- [To do]: Repeat the data in full. Drop every picture.

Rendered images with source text
[Start of Attachment]

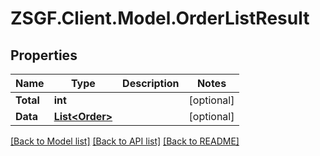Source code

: # ZSGF.Client.Model.OrderListResult

## Properties

Name | Type | Description | Notes
------------ | ------------- | ------------- | -------------
**Total** | **int** |  | [optional] 
**Data** | [**List&lt;Order&gt;**](Order.md) |  | [optional] 

[[Back to Model list]](../../README.md#documentation-for-models) [[Back to API list]](../../README.md#documentation-for-api-endpoints) [[Back to README]](../../README.md)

[End of Attachment]

- [Answer box]:
Source code

: # ZSGF.Client.Model.OrderListResult

## Properties

Name | Type | Description | Notes
------------ | ------------- | ------------- | -------------
**Total** | **int** |  | [optional] 
**Data** | [**List&lt;Order&gt;**](Order.md) |  | [optional] 

[[Back to Model list]](../../README.md#documentation-for-models) [[Back to API list]](../../README.md#documentation-for-api-endpoints) [[Back to README]](../../README.md)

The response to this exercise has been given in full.